*AUFGABE*. Wie lauten die folgenden Einträge, wenn du jedes „pie“ gegen „pie chart“ tauschst und sonst nichts änderst? Lass die Bilder in der Antwort weg.

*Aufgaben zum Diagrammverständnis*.

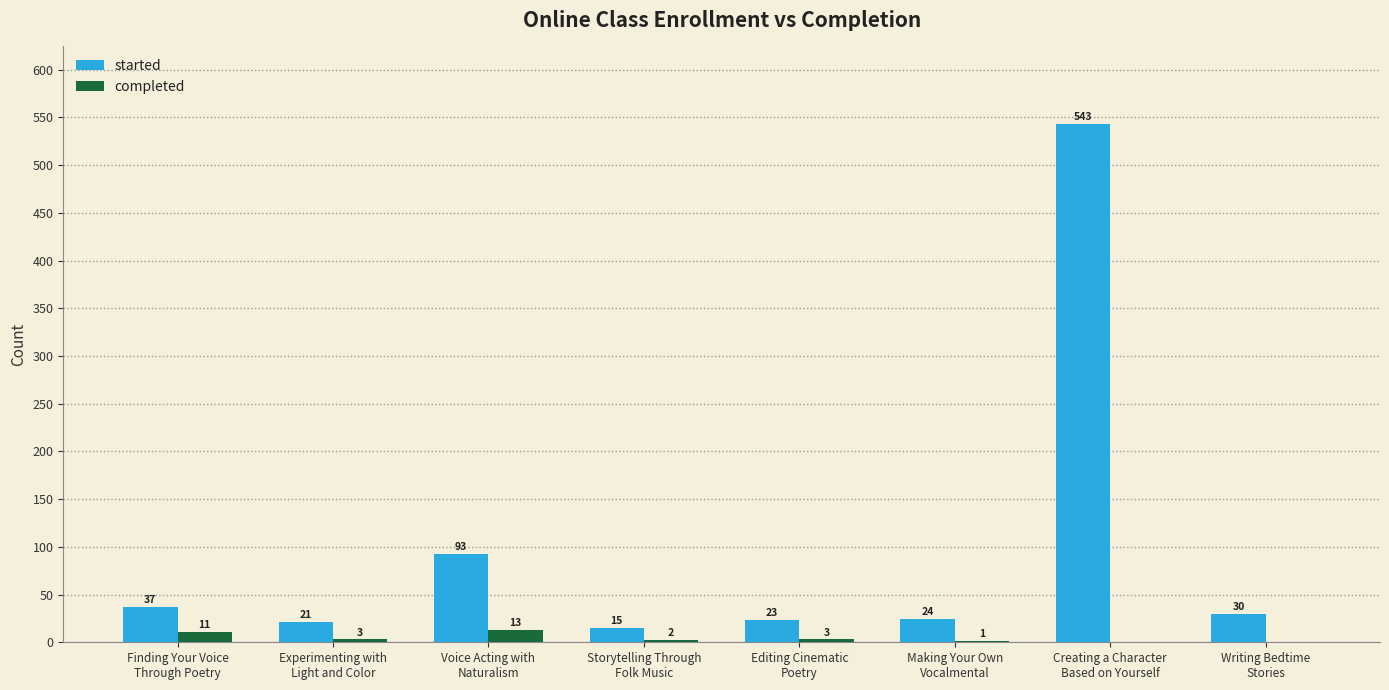

What is the sum of the started values at Making Your Own
Vocalmental and Experimenting with
Light and Color?

45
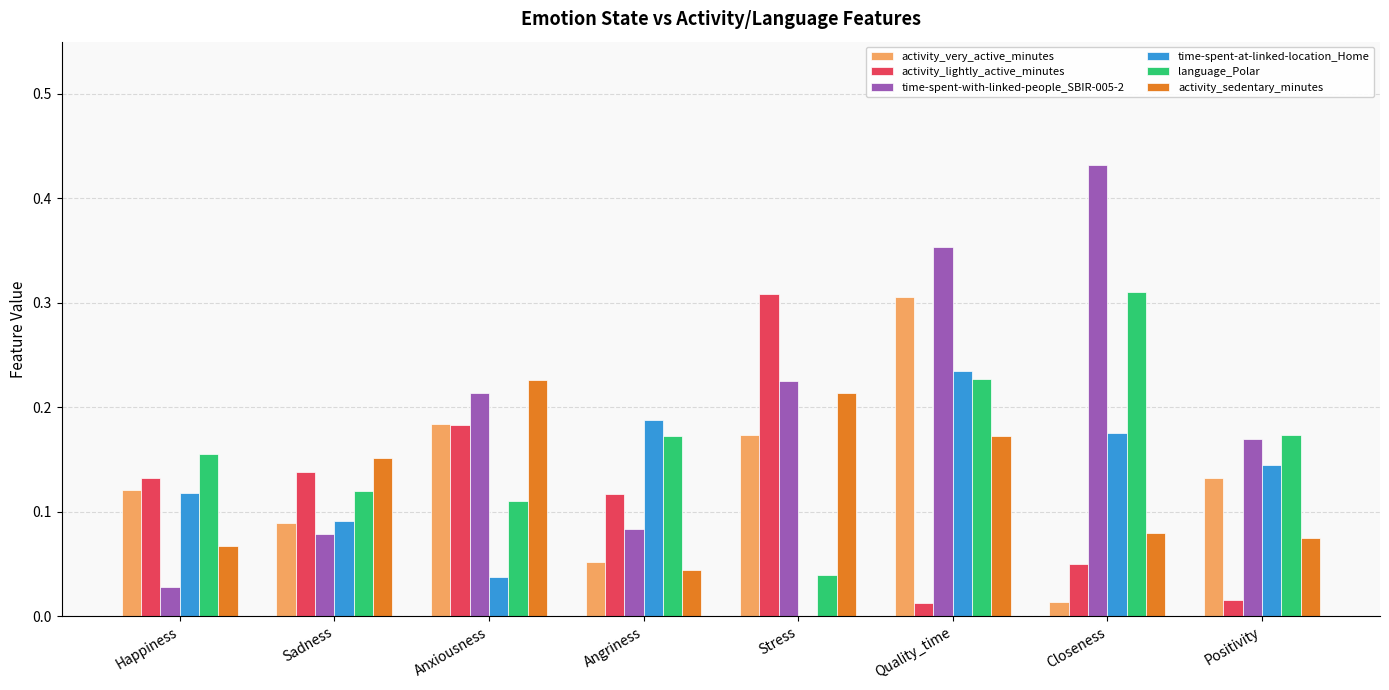

At which category does the chart reach its peak across all series?

Closeness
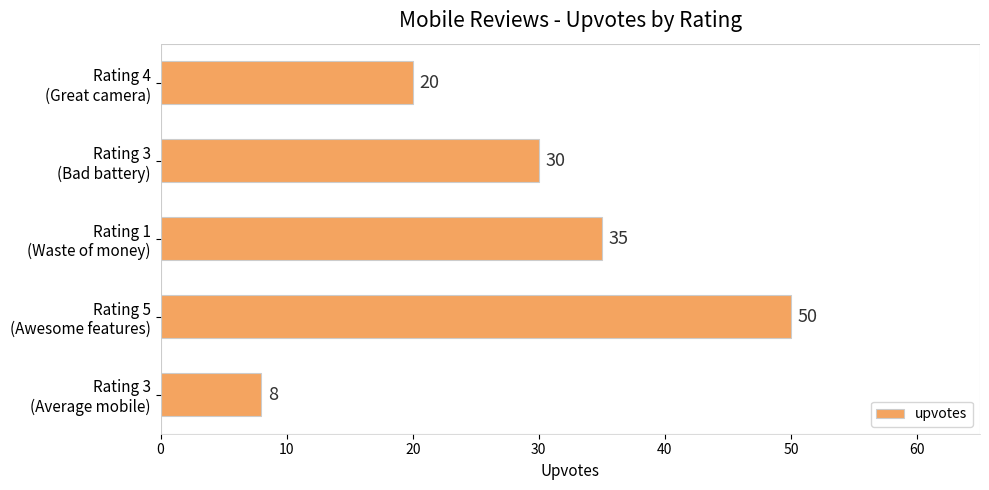

What is the smallest value displayed?

8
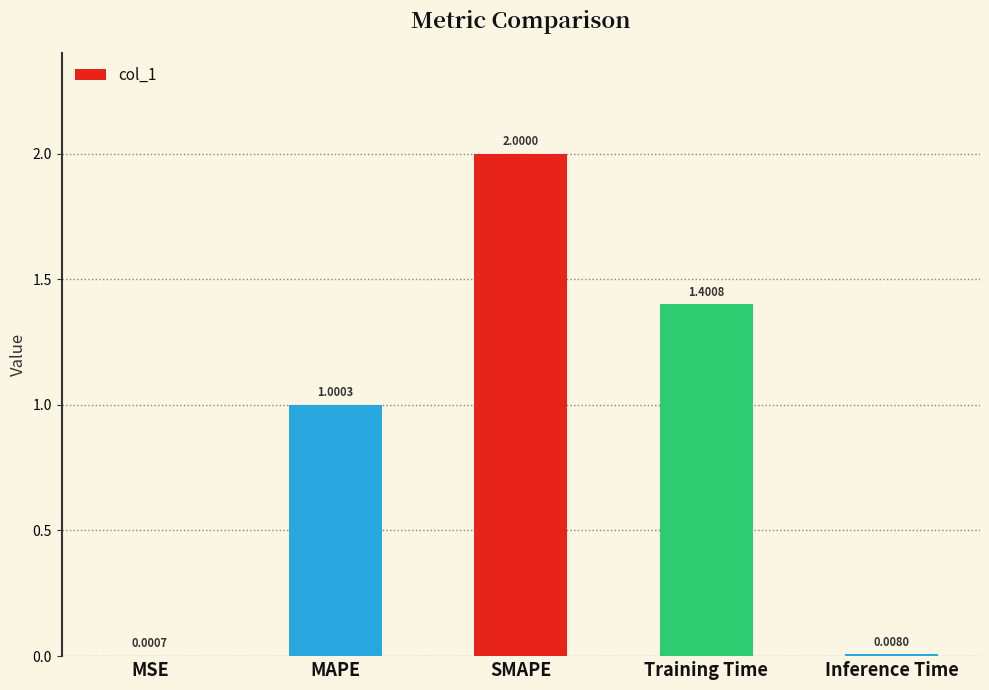

Which has a higher value, SMAPE or Inference Time?

SMAPE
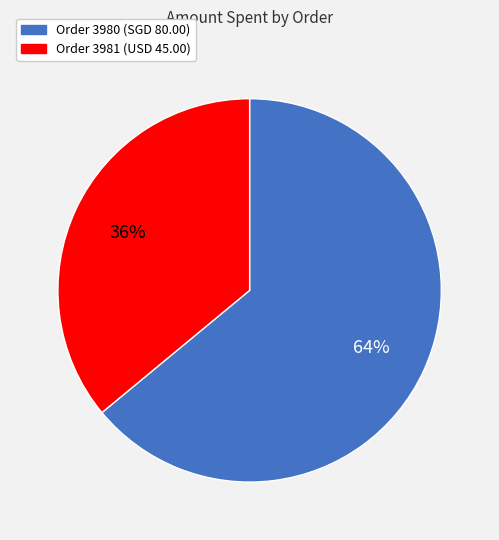

Is it true that Order 3980 is 76% of the pie?

False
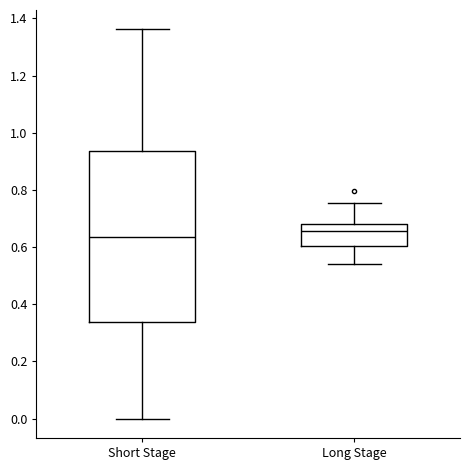

Reading left to right, transcribe this box plot: for each box, give where its median line is, the range the box spans, and where its two whiskers end, as read against the y-axis. The values are not printed on the chart, so give them approximately, as read against the axis.

Short Stage: median 0.64, box 0.34 to 0.94, whiskers 0.00 to 1.36
Long Stage: median 0.66, box 0.60 to 0.68, whiskers 0.54 to 0.76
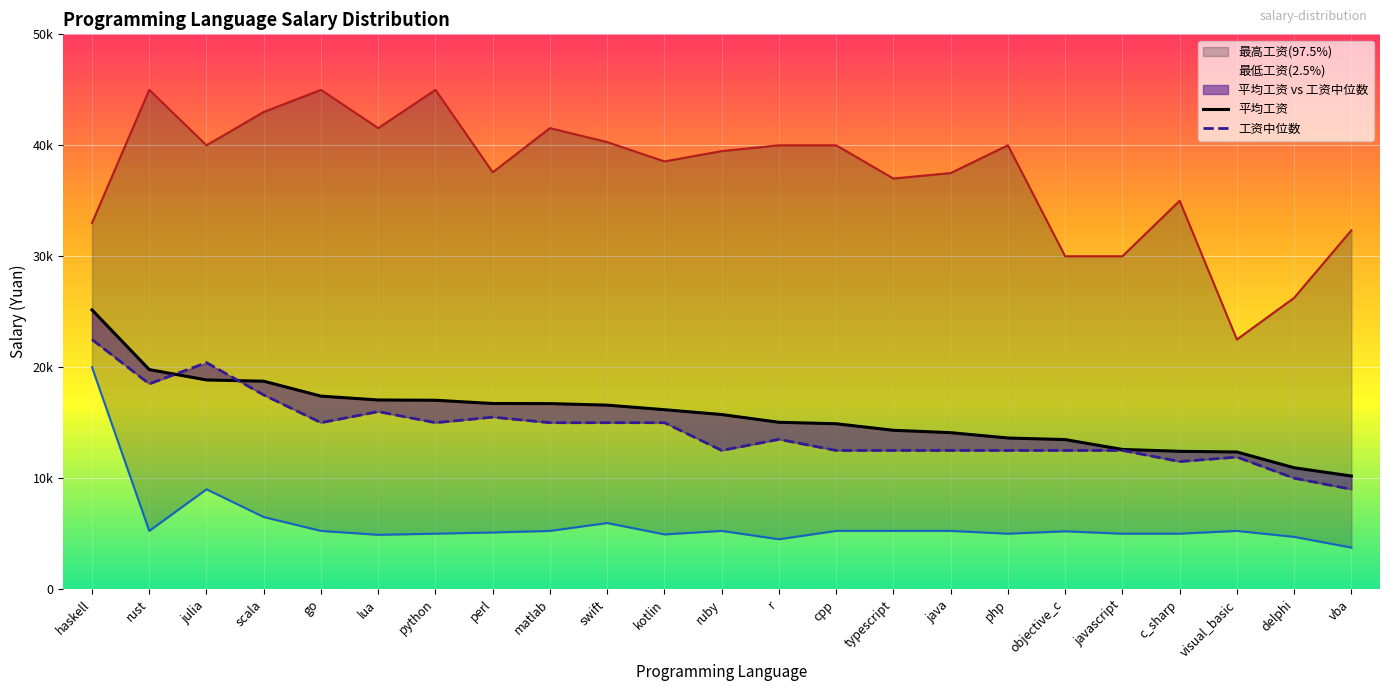

Reading left to right, list all the values displayed in this chart.

平均工资: haskell=25167	rust=19788	julia=18853	scala=18740	go=17395	lua=17048	python=17024	perl=16730	matlab=16721	swift=16583	kotlin=16172	ruby=15736	r=15037	cpp=14905	typescript=14317	java=14102	php=13621	objective_c=13478	javascript=12591	c_sharp=12423	visual_basic=12361	delphi=10939	vba=10196
工资中位数: haskell=22500	rust=18500	julia=20416	scala=17500	go=15000	lua=16000	python=15000	perl=15500	matlab=15000	swift=15000	kotlin=15000	ruby=12500	r=13500	cpp=12500	typescript=12500	java=12500	php=12500	objective_c=12500	javascript=12500	c_sharp=11500	visual_basic=11900	delphi=10000	vba=9000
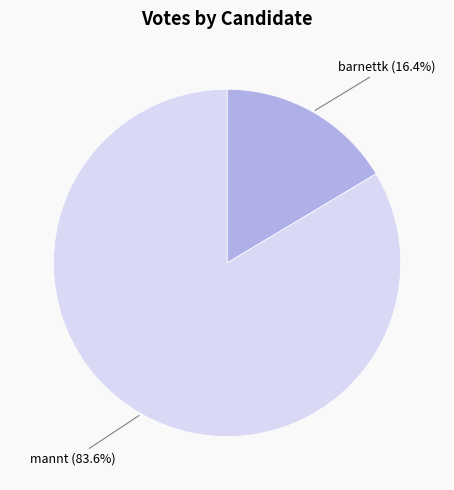

The mannt slice represents 84% of the pie. True or false?

True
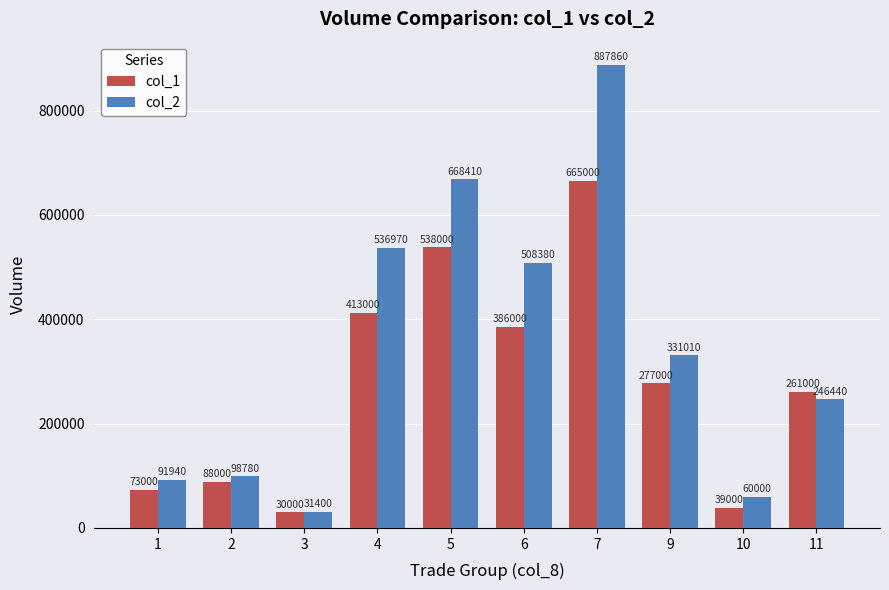

The value of col_1 at 7 is 1129849. True or false?

False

*LÖSUNG*.
What is the sum of the started values at Making Your Own
Vocalmental and Experimenting with
Light and Color?

45

At which category does the chart reach its peak across all series?

Closeness

What is the smallest value displayed?

8

Which has a higher value, SMAPE or Inference Time?

SMAPE

Is it true that Order 3980 is 76% of the pie chart?

False

Reading left to right, transcribe this box plot: for each box, give where its median line is, the range the box spans, and where its two whiskers end, as read against the y-axis. The values are not printed on the chart, so give them approximately, as read against the axis.

Short Stage: median 0.64, box 0.34 to 0.94, whiskers 0.00 to 1.36
Long Stage: median 0.66, box 0.60 to 0.68, whiskers 0.54 to 0.76

Reading left to right, list all the values displayed in this chart.

平均工资: haskell=25167	rust=19788	julia=18853	scala=18740	go=17395	lua=17048	python=17024	perl=16730	matlab=16721	swift=16583	kotlin=16172	ruby=15736	r=15037	cpp=14905	typescript=14317	java=14102	php=13621	objective_c=13478	javascript=12591	c_sharp=12423	visual_basic=12361	delphi=10939	vba=10196
工资中位数: haskell=22500	rust=18500	julia=20416	scala=17500	go=15000	lua=16000	python=15000	perl=15500	matlab=15000	swift=15000	kotlin=15000	ruby=12500	r=13500	cpp=12500	typescript=12500	java=12500	php=12500	objective_c=12500	javascript=12500	c_sharp=11500	visual_basic=11900	delphi=10000	vba=9000

The mannt slice represents 84% of the pie chart. True or false?

True

The value of col_1 at 7 is 1129849. True or false?

False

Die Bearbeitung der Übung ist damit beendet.